Texto apresentado:
A ação está repartida em três tempos principais: situação de Penélope e Telêmaco em Ítaca e viagem de Telêmaco; chegada de Odisseu ao país dos feaces, onde narra as suas aventuras (recuo da ação, em vários anos); regresso de Ulisses a Ítaca e morte dos pretendentes.[5]

Perante a presunção da morte de Ulisses, a sua esposa Penélope e o seu filho, Telêmaco são obrigados a lidar com um grupo de insolentes pretendentes, os Mnesteres (em grego: Μνηστῆρες) ou Proci, que competem pela mão de Penélope em casamento. Telêmaco tenta assumir o controle da sua casa e aconselhado por Atena, viaja em busca de notícias do seu pai desaparecido.

 
Odisseu na gruta de Polifemo
Jacob Jordaens, século XVI. Museu Pushkin

A cena então muda: Odisseu é cativo da bela ninfa Calipso, com quem ele passou sete dos dez anos em que esteve perdido. Após ser libertado pela intercessão de sua padroeira, a deusa Atena, ele parte. Porém, a sua jangada é destruída por Posídon, furioso por Odisseu ter cegado o seu filho, Polifemo. Quando Odisseu alcança a praia de Esquéria, lar dos feácios, é auxiliado pela jovem Nausícaa, de quem recebe hospitalidade; em troca, satisfaz a curiosidade dos feácios, narrando a eles - e ao leitor - as suas aventuras desde a partida de Troia. Os feácios, hábeis construtores de navios, emprestam-lhe uma embarcação para que ele regresse a Ítaca, onde recebe a ajuda do pastor de porcos Eumeu, se encontra com Telêmaco e reconquista o seu lar, reencontrando a sua esposa, Penélope e matando os seus pretendentes.

Conjunto de dados:
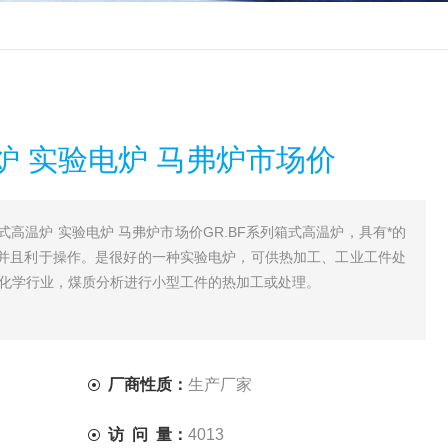
炉 实验电炉 马弗炉市场价
上海箱式高温炉 实验电炉 马弗炉市场价GR.BF系列箱式高温炉，具有*的
并且利于操作。是很好的一种实验电炉，可供热加工、工业工件处
析化学行业，煤质分析进行小型工件的热加工或处理。
厂商性质：
生产厂家
访 问 量：
4013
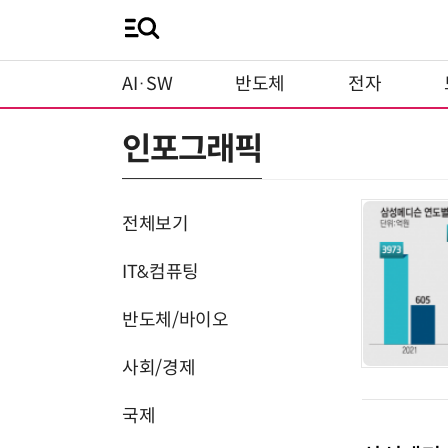
AI·SW
반도체
전자
인포그래픽
전체보기
IT&컴퓨팅
반도체/바이오
사회/경제
국제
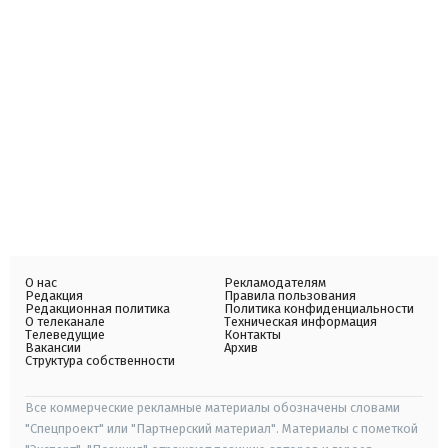
О нас
Рекламодателям
Редакция
Правила пользования
Редакционная политика
Политика конфиденциальности
О телеканале
Техническая информация
Телеведущие
Контакты
Вакансии
Архив
Структура собственности
Все коммерческие рекламные материалы обозначены словами
"Спецпроект" или "Партнерский материал". Материалы с пометкой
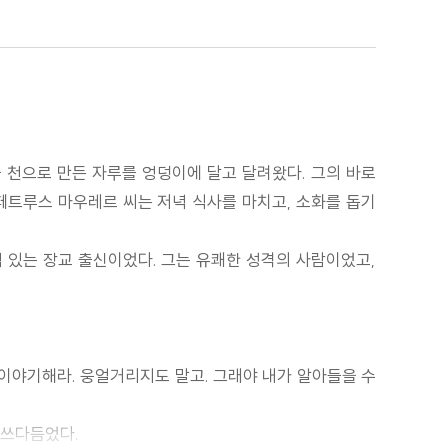
물 천으로 만든 자루를 엉덩이에 달고 달려왔다. 그의 바로
 페트루스 마우레르 씨는 저녁 식사를 마치고, 소화를 돕기
적 있는 장교 출신이었다. 그는 유쾌한 성격의 사람이었고,
 이야기해라. 웅얼거리지도 말고. 그래야 내가 알아들을 수
 쓰다듬었다.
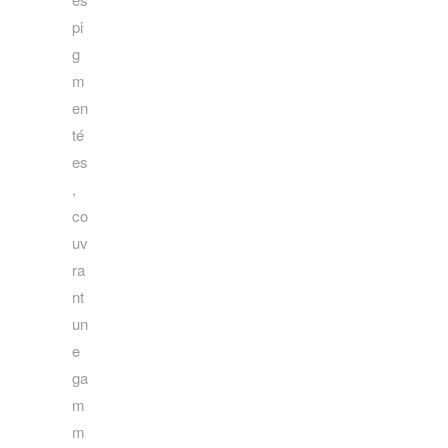
pi
g
m
en
té
es
,
co
uv
ra
nt
un
e
ga
m
m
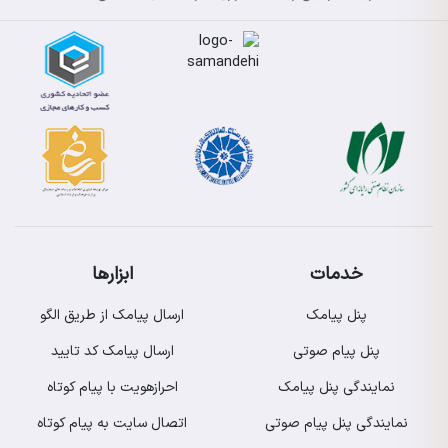
خدمات
ابزارها
پنل پیامک
ارسال پیامک از طریق الگو
پنل پیام صوتی
ارسال پیامک کد تایید
نمایندگی پنل پیامک
احرازهویت با پیام کوتاه
نمایندگی پنل پیام صوتی
اتصال سایت به پیام کوتاه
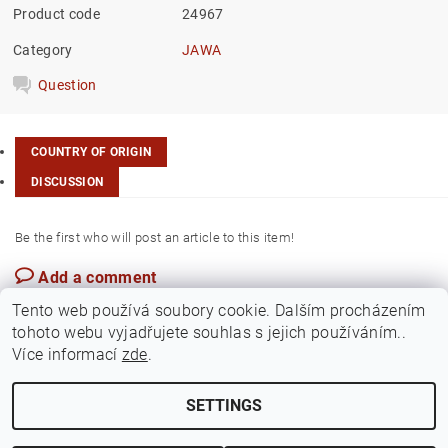
Product code
24967
Category
JAWA
Question
COUNTRY OF ORIGIN
DISCUSSION
Be the first who will post an article to this item!
Add a comment
Czech Rep.
Tento web používá soubory cookie. Dalším procházením
tohoto webu vyjadřujete souhlas s jejich používáním..
Více informací
zde
.
SETTINGS
Edit cookie settings
2026 ©
Jawamarkt
, all rights reserved.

Instrução A: Resuma em duas frases o texto sobre o regresso de Odisseu a Ítaca.
Instrução B: Cite, do texto sobre o regresso de Odisseu a Ítaca, o trecho que vai de "Perante a presunção" até "seu pai desaparecido.".

Resposta final A: A ação divide-se em três tempos: a situação de Penélope e Telêmaco em Ítaca, às voltas com os pretendentes, e a viagem de Telêmaco em busca de notícias do pai; a chegada de Odisseu ao país dos feaces, onde narra as suas aventuras; e o seu regresso a Ítaca com a morte dos pretendentes. Libertado de Calipso, Odisseu tem a jangada destruída por Posídon, é acolhido pelos feácios em Esquéria e recebe deles um navio, com o qual volta a Ítaca, reconquista o seu lar, reencontra Penélope e mata os pretendentes.

Resposta final B:
Perante a presunção da morte de Ulisses, a sua esposa Penélope e o seu filho, Telêmaco são obrigados a lidar com um grupo de insolentes pretendentes, os Mnesteres (em grego: Μνηστῆρες) ou Proci, que competem pela mão de Penélope em casamento. Telêmaco tenta assumir o controle da sua casa e aconselhado por Atena, viaja em busca de notícias do seu pai desaparecido.